They conclude: “Now they will be forced to turn to other activities or their employees will be thrown out of work.”

A ‘secret’ intelligence report from March 1984 tackles European, including Scots, support for communist regimes in Central America.

At the time, CIA chiefs were trying to stop the toppling of regimes to their south by revolutionaries aligned with the Soviet Union.

Intelligence chatter was rife over where the next Cuba would be with Nicaragua only recently falling to the Sandinistas.

Worse still, the leftist guerillas appeared to be winning the propaganda war in the west by drumming up sympathies.

The report points the finger at the Soviet Bloc with a “massive propaganda and disinformation” campaign launched in 1980.
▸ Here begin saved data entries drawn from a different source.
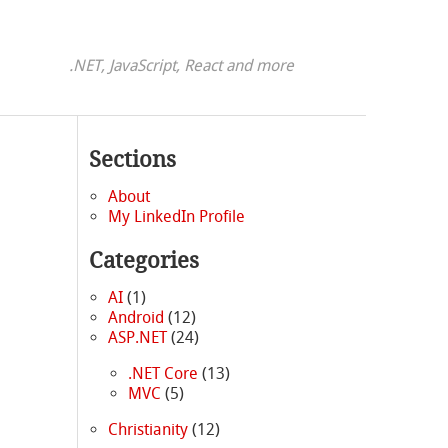
.NET, JavaScript, React and more
Sections
About
My LinkedIn Profile
Categories
AI
(1)
Android
(12)
ASP.NET
(24)
.NET Core
(13)
MVC
(5)
Christianity
(12)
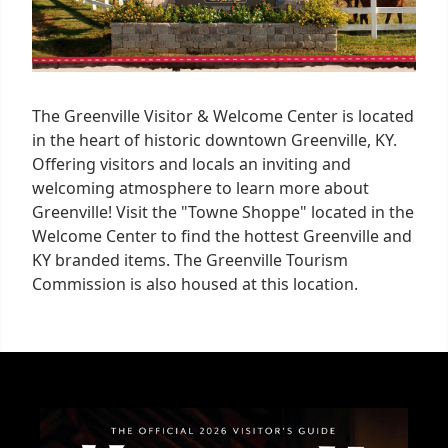
The Greenville Visitor & Welcome Center is located
in the heart of historic downtown Greenville, KY.
Offering visitors and locals an inviting and
welcoming atmosphere to learn more about
Greenville! Visit the "Towne Shoppe" located in the
Welcome Center to find the hottest Greenville and
KY branded items. The Greenville Tourism
Commission is also housed at this location.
Documents seized from captured insurgents in El Salvador reveal guerillas coordinating their international activities through Mexico City, claims the report.

It states: “During 1981, some 80 mass meetings were held ranging from 15 people in Adelaide, Australia, to 75 people in Vancouver, Canada, to a few hundred in Edinburgh.

“This process could one be carried out through the apparatus that the communists have put together in the world peace movement, student groups, unions etc.

“There is no way a small Central American country or even Cuba could mount a worldwide propaganda campaign of this kind.”

Van Puyvelde praised the CIA for making nearly one million documents available online - and encouraged other nation’s intelligence agencies, including the UK’s, to follow suit.

He said: “Overall, it is quite remarkable that the CIA is making all of this material available online.

“By comparison, the Secret Intelligence Service (MI6) does not make its records available at The National Archives or its website.

“This is a missed opportunity to improve public understanding of intelligence.”